Search code examples
python-2.7cassandra-2.0datastax

Using Python Cassandra driver for multiple connections errors out


I am using the Python Cassandra driver offered by Datastax to connect to a single node Cassandra instance. My Python code spawns multiple processes (using the multiprocessing module), each of which opens a connection to this node, and shuts it down during exit.

Here's the behavior I observe: when the number of processes spawned is less (say ~ 30) my code runs flawlessly. But with a higher number I see errors like these (probably not surprising):

File "/usr/local/lib/python2.7/dist-packages/cassandra/cluster.py", line 755, in connect
self.control_connection.connect()
File "/usr/local/lib/python2.7/dist-packages/cassandra/cluster.py", line 1868, in connect
self._set_new_connection(self._reconnect_internal())
File "/usr/local/lib/python2.7/dist-packages/cassandra/cluster.py", line 1903, in _reconnect_internal

raise NoHostAvailable("Unable to connect to any servers", errors)
NoHostAvailable: ('Unable to connect to any servers', {'127.0.0.1': error(99, "Tried connecting to [('127.0.0.1', 9042)]. Last error: Cannot assign requested address")})

Apparently, the host is unable to accept new connections. This is something that looks like should be taken care of by the driver or Cassandra - by having new connection requests queue up and grant them when it frees up.
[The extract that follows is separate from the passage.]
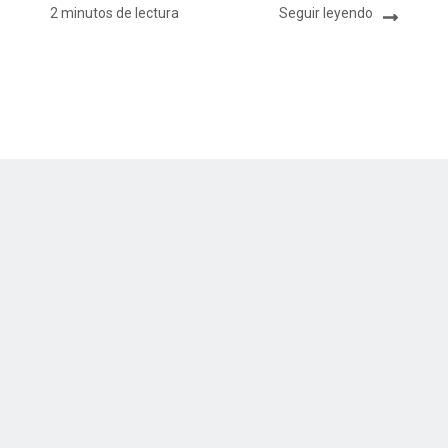
2 minutos de lectura
Seguir leyendo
How do I impose this behavior?


Solution

  • "Cannot assign requested address" can indicate that you're running out of local ports. This is not up to the driver -- it is a system configuration issue. Here is a good article about the problem (it refers to MySQL, but the issue is the same). Note that connections in TIME_WAIT state occupy local ports, and can linger beyond individual program runs.

    The article discusses multiple solutions, including expanded port ranges, listening on multiple IP addresses, or changing application connection behavior. I would consider application behavior, and recommend running fewer processes. Depending on what you're trying to overcome with multiprocessing, you'd probably be best served using (process count) <= (machine cores) (this is the default behavior of multiprocessing.Pool).